[Opening INPUT section]
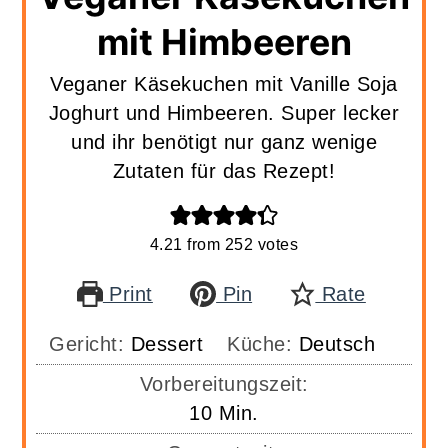
mit Himbeeren
Veganer Käsekuchen mit Vanille Soja
Joghurt und Himbeeren. Super lecker
und ihr benötigt nur ganz wenige
Zutaten für das Rezept!
4.21
from
252
votes
Print
Pin
Rate
Gericht:
Dessert
Küche:
Deutsch
Vorbereitungszeit:
Minuten
10
Min.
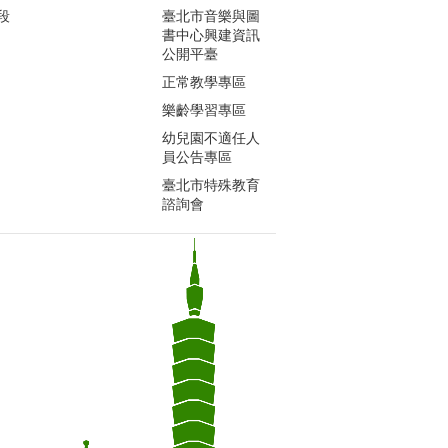
段
臺北市音樂與圖
書中心興建資訊
公開平臺
正常教學專區
樂齡學習專區
幼兒園不適任人
員公告專區
臺北市特殊教育
諮詢會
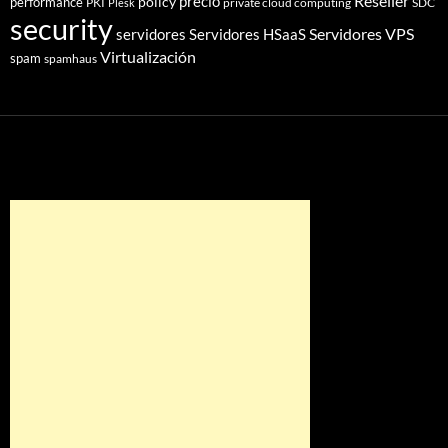
Reseller
policy
precio
performance
PKI
private cloud computing
SDC
Plesk
security
Servidores VPS
servidores
Servidores HSaaS
Virtualización
spam
spamhaus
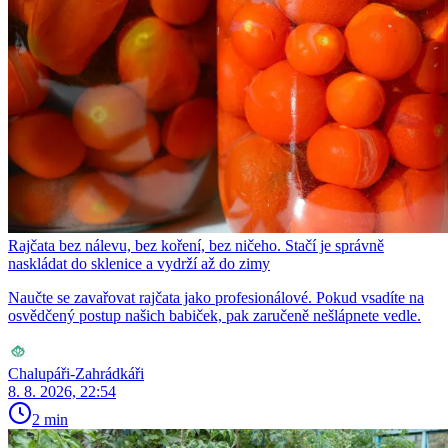
Rajčata bez nálevu, bez koření, bez ničeho. Stačí je správně
naskládat do sklenice a vydrží až do zimy
Naučte se zavařovat rajčata jako profesionálové. Pokud vsadíte na
osvědčený postup našich babiček, pak zaručeně nešlápnete vedle.
Chalupáři-Zahrádkáři
8. 8. 2026, 22:54
2 min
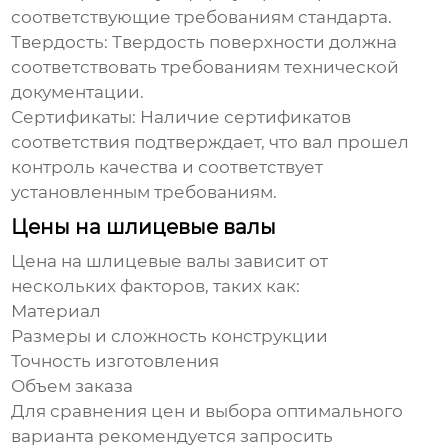
соответствующие требованиям стандарта.
Твердость: Твердость поверхности должна
соответствовать требованиям технической
документации.
Сертификаты: Наличие сертификатов
соответствия подтверждает, что вал прошел
контроль качества и соответствует
установленным требованиям.
Цены на шлицевые валы
Цена на шлицевые валы зависит от
нескольких факторов, таких как:
Материал
Размеры и сложность конструкции
Точность изготовления
Объем заказа
Для сравнения цен и выбора оптимального
варианта рекомендуется запросить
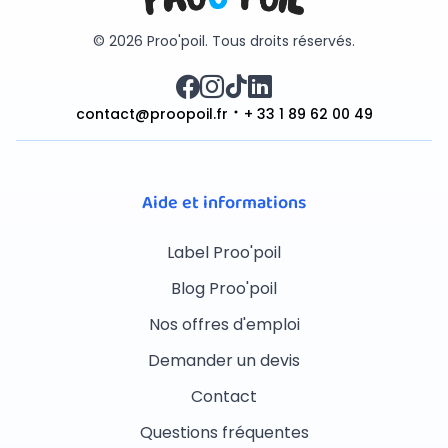
© 2026 Proo'poil. Tous droits réservés.
contact@proopoil.fr
+ 33 1 89 62 00 49
Aide et informations
Label Proo'poil
Blog Proo'poil
Nos offres d'emploi
Demander un devis
Contact
Questions fréquentes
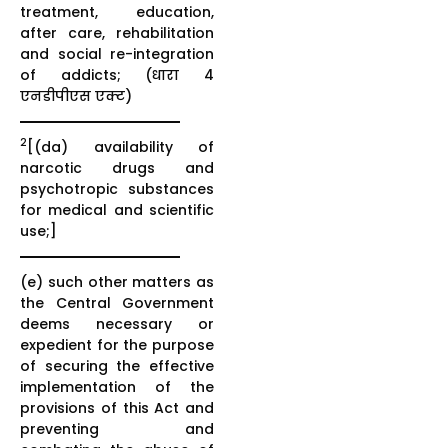
treatment, education,
after care, rehabilitation
and social re-integration
of addicts; (धारा 4
एनडीपीएस एक्ट)
2
[(da) availability of
narcotic drugs and
psychotropic substances
for medical and scientific
use;]
(e) such other matters as
the Central Government
deems necessary or
expedient for the purpose
of securing the effective
implementation of the
provisions of this Act and
preventing and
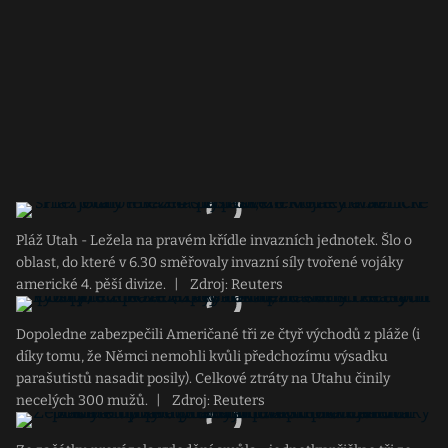
Pláž Utah - Ležela na pravém křídle invazních jednotek. Šlo o
oblast, do které v 6.30 směřovaly invazní síly tvořené vojáky
americké 4. pěší divize.
|
Zdroj: Reuters
Dopoledne zabezpečili Američané tři ze čtyř východů z pláže (i
díky tomu, že Němci nemohli kvůli předchozímu výsadku
parašutistů nasadit posily). Celkové ztráty na Utahu činily
necelých 300 mužů.
|
Zdroj: Reuters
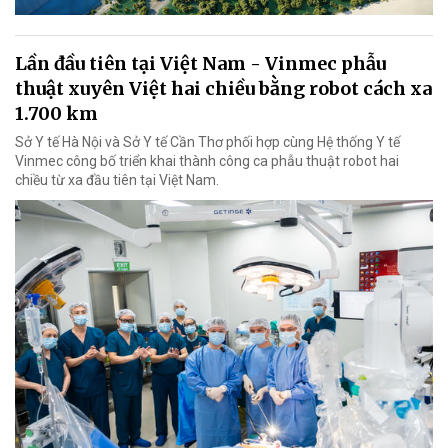
Lần đầu tiên tại Việt Nam - Vinmec phẫu
thuật xuyên Việt hai chiều bằng robot cách xa
1.700 km
Sở Y tế Hà Nội và Sở Y tế Cần Thơ phối hợp cùng Hệ thống Y tế
Vinmec công bố triển khai thành công ca phẫu thuật robot hai
chiều từ xa đầu tiên tại Việt Nam.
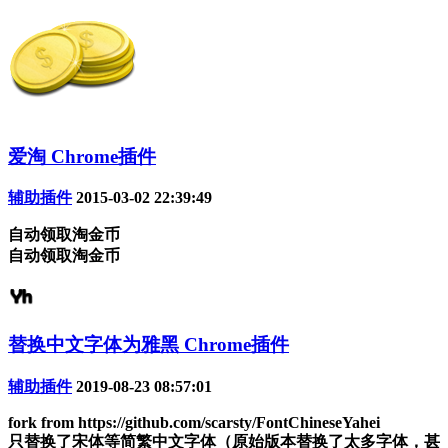
爱淘 Chrome插件
辅助插件
2015-03-02 22:39:49
自动领取淘金币
自动领取淘金币
替换中文字体为雅黑 Chrome插件
辅助插件
2019-08-23 08:57:01
fork from https://github.com/scarsty/FontChineseYahei
只替换了宋体等简繁中文字体（原始版本替换了太多字体，甚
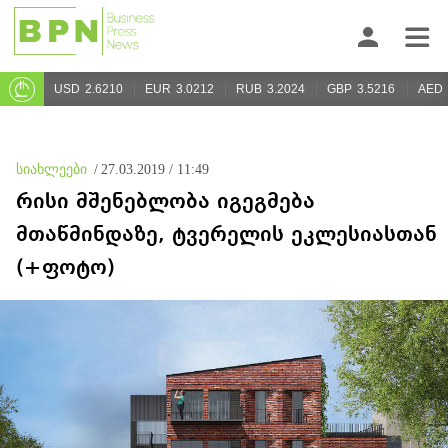
USD
2.6210
EUR
3.0212
RUB
3.2024
GBP
3.5216
AED
სიახლეები
/
27.03.2019 / 11:49
რისი მშენებლობა იგეგმება
მთაწმინდაზე, ტვერელის ეკლესიასთან
(+ფოტო)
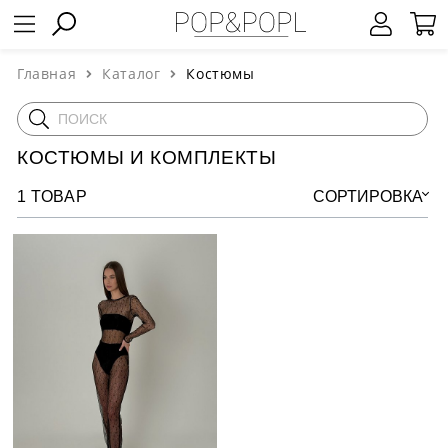
Главная
Каталог
Костюмы
КОСТЮМЫ И КОМПЛЕКТЫ
1 ТОВАР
[Closing INPUT section]
An exact repeat of all the data is required, pictures excluded.

mit Himbeeren
Veganer Käsekuchen mit Vanille Soja
Joghurt und Himbeeren. Super lecker
und ihr benötigt nur ganz wenige
Zutaten für das Rezept!
4.21
from
252
votes
Print
Pin
Rate
Gericht:
Dessert
Küche:
Deutsch
Vorbereitungszeit:
Minuten
10
Min.
段
臺北市音樂與圖
書中心興建資訊
公開平臺
正常教學專區
樂齡學習專區
幼兒園不適任人
員公告專區
臺北市特殊教育
諮詢會
Reseller
policy
precio
performance
PKI
private cloud computing
SDC
Plesk
security
Servidores VPS
servidores
Servidores HSaaS
Virtualización
spam
spamhaus
Rajčata bez nálevu, bez koření, bez ničeho. Stačí je správně
naskládat do sklenice a vydrží až do zimy
Naučte se zavařovat rajčata jako profesionálové. Pokud vsadíte na
osvědčený postup našich babiček, pak zaručeně nešlápnete vedle.
Chalupáři-Zahrádkáři
8. 8. 2026, 22:54
2 min
соответствующие требованиям стандарта.
Твердость: Твердость поверхности должна
соответствовать требованиям технической
документации.
Сертификаты: Наличие сертификатов
соответствия подтверждает, что вал прошел
контроль качества и соответствует
установленным требованиям.
Цены на шлицевые валы
Цена на шлицевые валы зависит от
нескольких факторов, таких как:
Материал
Размеры и сложность конструкции
Точность изготовления
Объем заказа
Для сравнения цен и выбора оптимального
варианта рекомендуется запросить
© 2026 Proo'poil. Tous droits réservés.
contact@proopoil.fr
+ 33 1 89 62 00 49
Aide et informations
Label Proo'poil
Blog Proo'poil
Nos offres d'emploi
Demander un devis
Contact
Questions fréquentes
treatment, education,
after care, rehabilitation
and social re-integration
of addicts; (धारा 4
एनडीपीएस एक्ट)
2
[(da) availability of
narcotic drugs and
psychotropic substances
for medical and scientific
use;]
(e) such other matters as
the Central Government
deems necessary or
expedient for the purpose
of securing the effective
implementation of the
provisions of this Act and
preventing and
Pláž Utah - Ležela na pravém křídle invazních jednotek. Šlo o
oblast, do které v 6.30 směřovaly invazní síly tvořené vojáky
americké 4. pěší divize.
|
Zdroj: Reuters
Dopoledne zabezpečili Američané tři ze čtyř východů z pláže (i
díky tomu, že Němci nemohli kvůli předchozímu výsadku
parašutistů nasadit posily). Celkové ztráty na Utahu činily
necelých 300 mužů.
|
Zdroj: Reuters
Lần đầu tiên tại Việt Nam - Vinmec phẫu
thuật xuyên Việt hai chiều bằng robot cách xa
1.700 km
Sở Y tế Hà Nội và Sở Y tế Cần Thơ phối hợp cùng Hệ thống Y tế
Vinmec công bố triển khai thành công ca phẫu thuật robot hai
chiều từ xa đầu tiên tại Việt Nam.
爱淘 Chrome插件
辅助插件
2015-03-02 22:39:49
自动领取淘金币
自动领取淘金币
替换中文字体为雅黑 Chrome插件
辅助插件
2019-08-23 08:57:01
fork from https://github.com/scarsty/FontChineseYahei
只替换了宋体等简繁中文字体（原始版本替换了太多字体，甚
USD
2.6210
EUR
3.0212
RUB
3.2024
GBP
3.5216
AED
სიახლეები
/
27.03.2019 / 11:49
რისი მშენებლობა იგეგმება
მთაწმინდაზე, ტვერელის ეკლესიასთან
(+ფოტო)
Главная
Каталог
Костюмы
КОСТЮМЫ И КОМПЛЕКТЫ
1 ТОВАР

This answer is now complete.